This week we had a reading about political change and riots. Here are my thoughts from chapter two of the ‘Critical Art Ensemble’: ‘The Mythology of Terrorism on the Net’:

‘The total collection of records on an individual is h/er or her data body—a state-and-corporate-controlled doppelgänger. What is most unfortunate about this development is that the data body not only claims to have ontological privilege, but actually does have it. What your data body says about you is more real than what you say about yourself. The data body is the body by which you are judged in society, and the body that dictates your status in the social world. What we are witnessing at this point in time is the triumph of representation over being. The electronic file has conquered self-aware consciousness.’

  • This is an interesting contrast to how we think about data in terms of surveillance. There was a lot of talk around the issues in collecting large amounts of data, and how sometimes it can tell a lot about you, but sometimes the important bits get lost in the masses - when we search for things that may not be there. This excerpt definitely touches on how your data lets you fit in socially, and what its simple existence means, rather than its content.

‘Herein lies a substantial clue as to why some people fear the disruption of cyberspace. While the organic body may not be in danger, the electronic body could be threatened. Should the electronic body be disrupted, immobilized, or (heaven forbid) deleted, one’s existence in the realm of the social could be drastically effected.’

  • I don’t know if I totally agree with this, but I think this will be the case pretty soon in the future (I’m mostly focusing on the social media data body). There are still a good amount of individuals who choose not to participate in social media who do okay. I’m sure they miss things, but nothing that couldn’t be compensated elsewhere.

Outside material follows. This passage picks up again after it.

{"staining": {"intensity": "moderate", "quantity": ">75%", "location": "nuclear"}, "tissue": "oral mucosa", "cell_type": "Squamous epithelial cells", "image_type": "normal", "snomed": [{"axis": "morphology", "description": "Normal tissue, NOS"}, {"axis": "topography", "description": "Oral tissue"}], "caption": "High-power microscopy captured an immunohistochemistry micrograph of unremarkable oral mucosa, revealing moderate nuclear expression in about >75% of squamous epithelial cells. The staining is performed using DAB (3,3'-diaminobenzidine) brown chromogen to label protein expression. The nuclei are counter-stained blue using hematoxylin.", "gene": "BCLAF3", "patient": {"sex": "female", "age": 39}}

‘Once we moved CD [civil disobediance] out of the realm of the physical, where disruption is localized and avoidable for those who accept their data body as their superior, we were suggesting their erasure as a consequence of political objection. What is frightening to CAE about this scenario is that electronic erasure is perceived as equivalent to being killed in a bomb explosion. Now the perception exists that the absence of electronic recognition equals death.’

  • What I’m taking from this is don’t let your life be determined, dictated, consumed, defined by your online self.

‘If the virtual functions and is perceived as a superior form of being, it becomes a monstrous mechanism of control for the class that regulates access to it and mobility within it.’

  • Hence defining its erasure as death…hopefully we can move away from this.